Using Immunotherapy to Fight Deadly Melanoma

Immunotherapy has radically transformed outcomes for some patients with cancers deemed universally lethal just five years ago. Now these patients are living years in remission, and some ultimately may be cured. Currently, 20 percent of patients respond to immunotherapy, thanks in part to the work of UCSF physician-scientists like Adil Daud, MD, who is revolutionizing melanoma cancer treatment. 

Daud has led the development of PD1 antibodies, which have been approved for treatment of melanoma, the most dangerous – and one of the most common – forms of skin cancer. More than 76,000 Americans are diagnosed with melanoma each year, and 9,000 die. Immunotherapy is one of the newest innovations Daud and his team at UCSF employ to stop cancers that no longer respond to conventional therapy. 

“With targeted therapies, the risk is that a cancer tumor will build resistance over time, find a way around the treatment, and continue to grow,” Daud explains. “But with an immunotherapy response, a patient’s immune system will continue to fight that tumor’s resistance forever.” 

Daud believes that certain immune-system cells called T cells possess an immune “memory” with the ability to proliferate and kill any future cancer cells they detect. He and his team also think they have found some new molecules that will serve as next-generation immunotherapies for different cancers in different organs. He has led clinical trials that showed so much promise, the US Food and Drug Administration accelerated approval for their use in treating metastatic melanoma. 

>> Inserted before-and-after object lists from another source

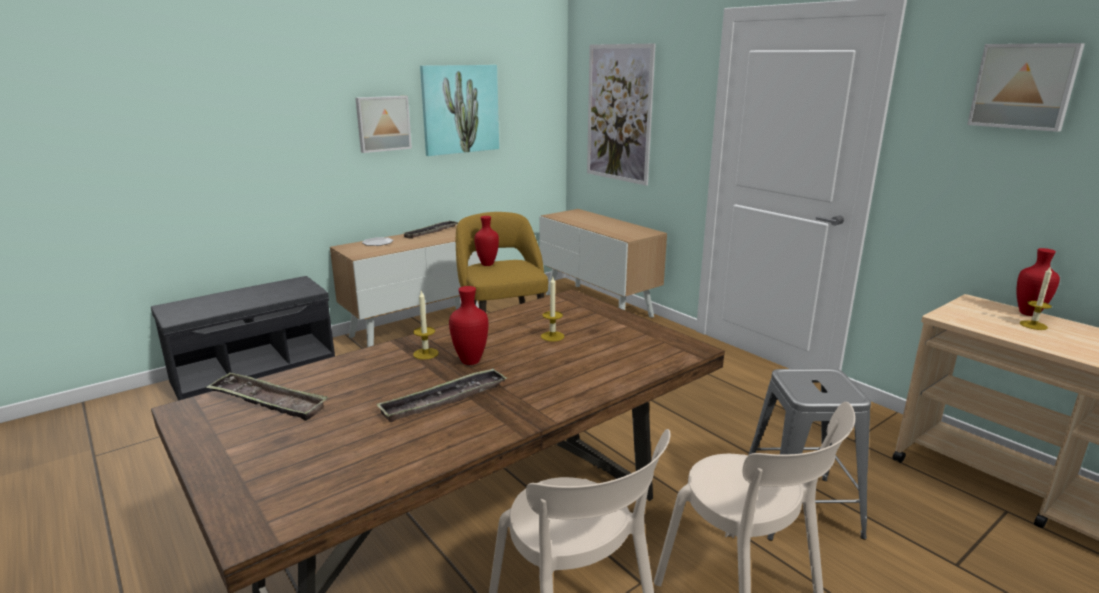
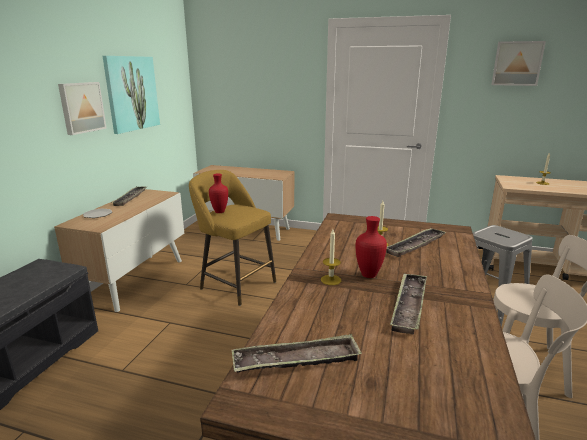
camera: 35 degrees left, 0 degrees up
(591, 350) = (415, 245): none -> tray
(619, 113) = (243, 92): picture -> none
(1028, 314) = (531, 178): red vase -> none

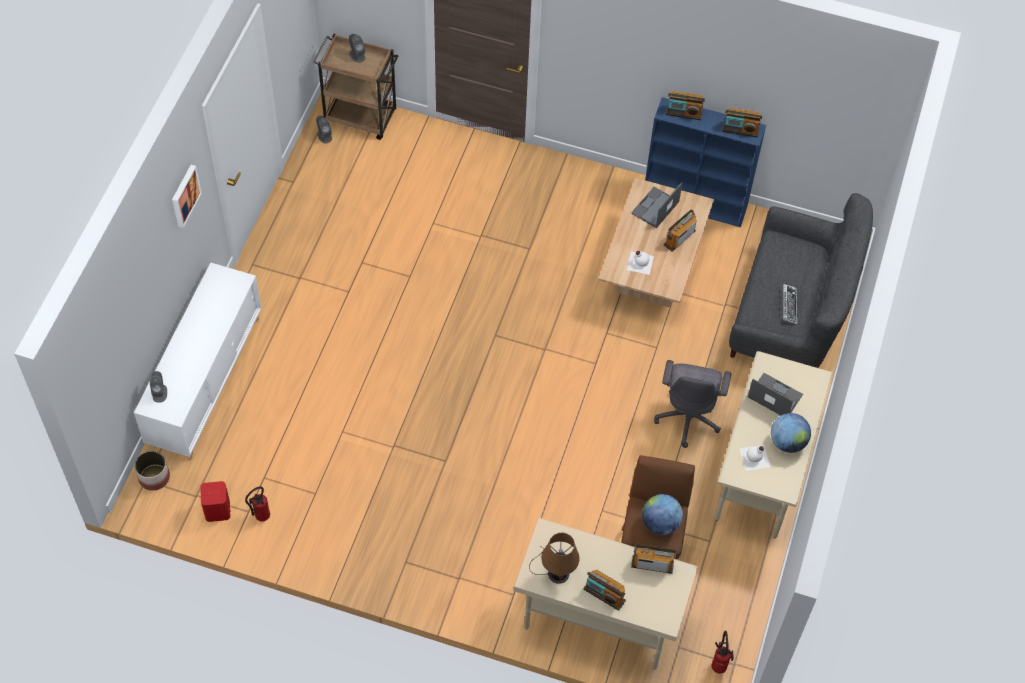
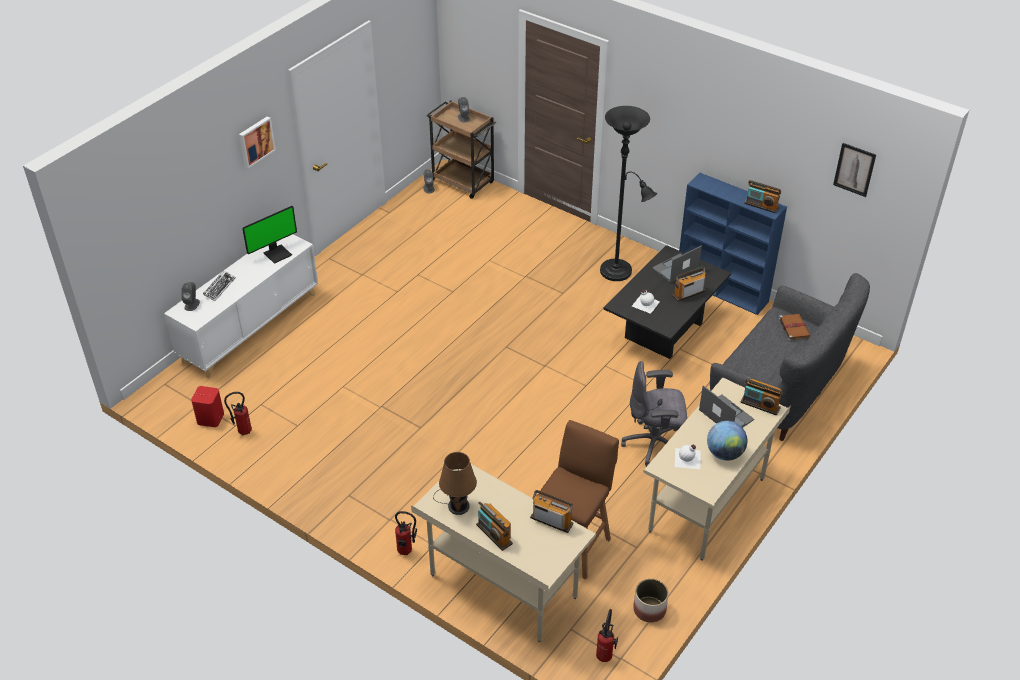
camera: 20 degrees right, 15 degrees down
(154, 477) = (172, 383): planter -> planter (649, 609)
(222, 299) = (277, 253): none -> monitor
(491, 610) = (407, 552): none -> fire extinguisher
(580, 206) = (619, 273): none -> black floor lamp
(651, 272) = (663, 330): beige coffee table -> black coffee table
(660, 523) = (575, 492): globe -> none
(683, 113) = (714, 186): radio -> radio (760, 405)
(688, 417) = (654, 444): grey office chair -> grey office chair turned 60 degrees clockwise
(789, 305) = (773, 364): keyboard -> keyboard (219, 287)
(796, 253) = (794, 327): none -> brown book
(841, 90) = (854, 169): none -> picture

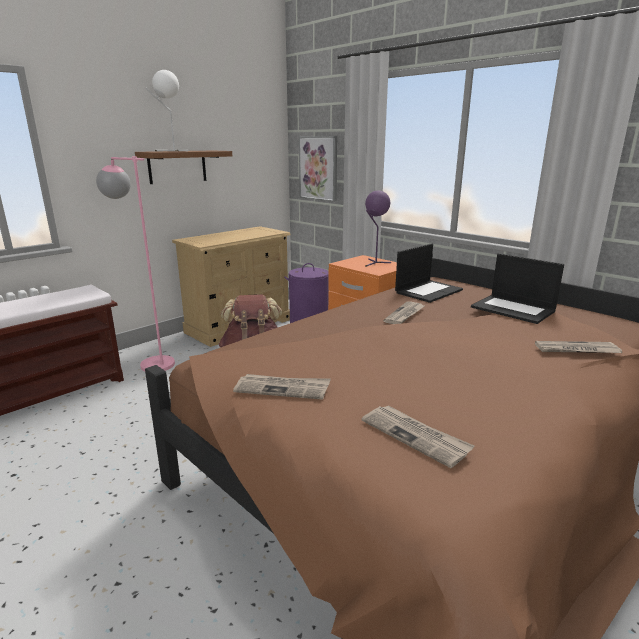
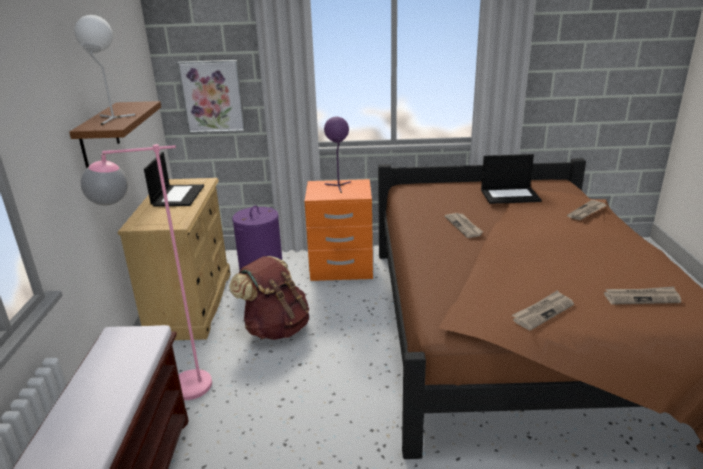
camera: 45 degrees left, 5 degrees up
(428, 291) = (431, 199): laptop -> laptop (178, 195)

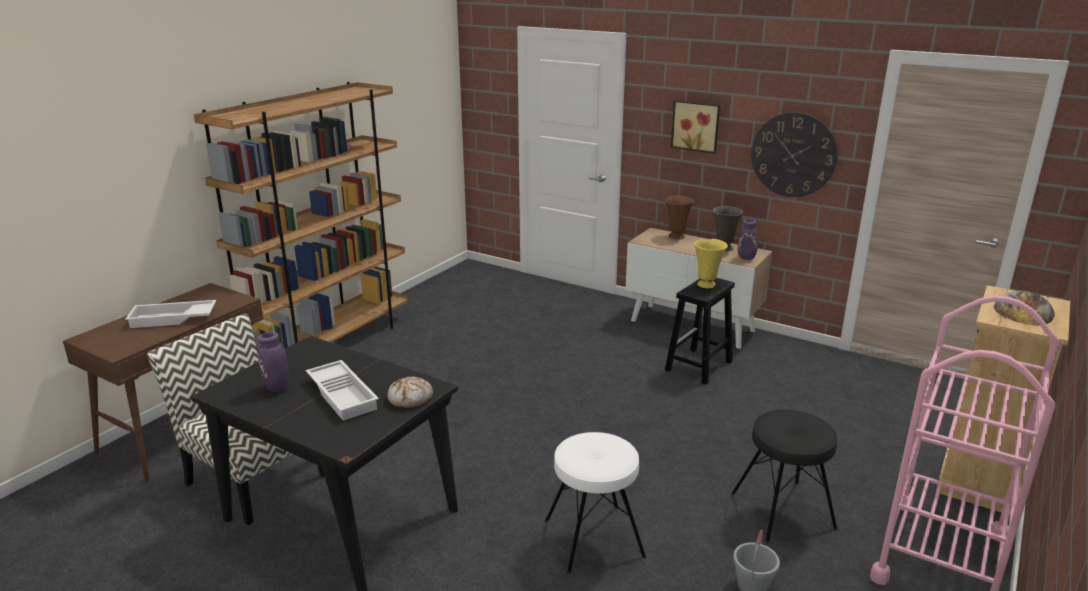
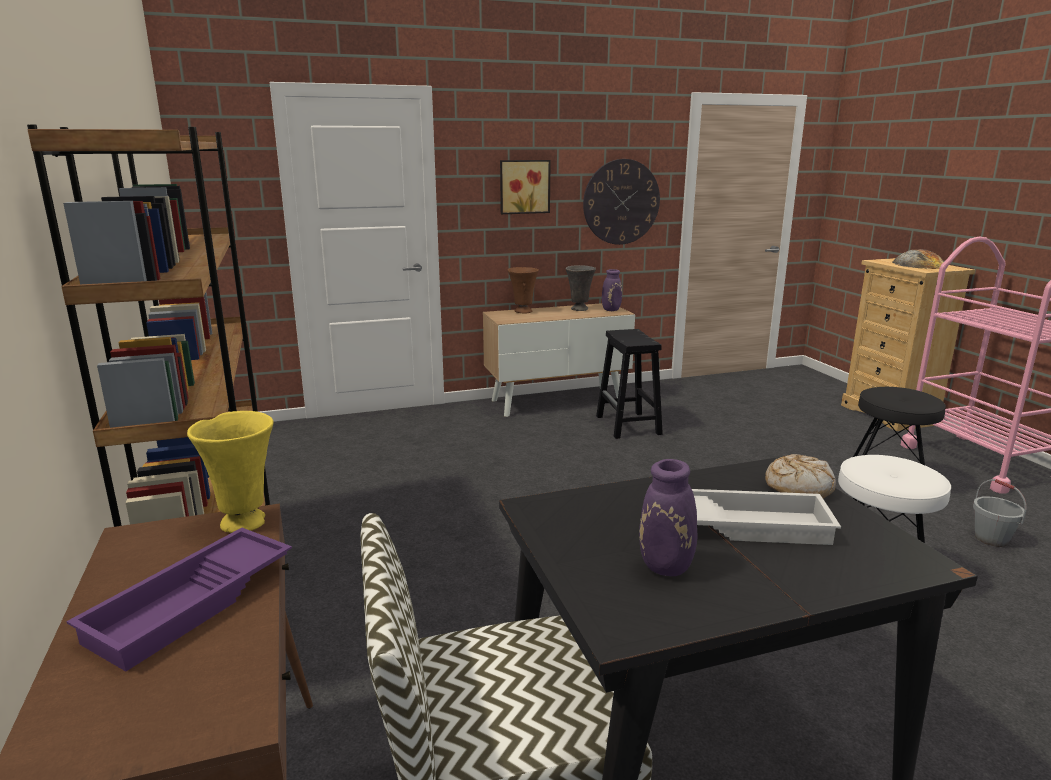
camera: 50 degrees left, 5 degrees down
(172, 319) = (192, 605): white tray -> purple tray
(707, 285) = (628, 335): yellow vase -> yellow vase (245, 521)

Treatment using immunotherapy can include a single drug or two in combination. Combination therapy is extremely expensive and highly toxic, but Daud and his colleagues discovered a novel biomarker that can predict who is most likely to respond well to combination immunotherapy treatments for melanoma. The goal: Protect patients whose tumors won’t respond from enduring a lot of extra risk and discomfort. 

Daud’s work revealed that patients who had lower levels of T cells within their tumors benefited most from receiving two immunotherapy drugs in tandem. He and his trailblazing team are now exploring why woman have fewer T cells – and in turn, a diminished response to single immunotherapy drugs.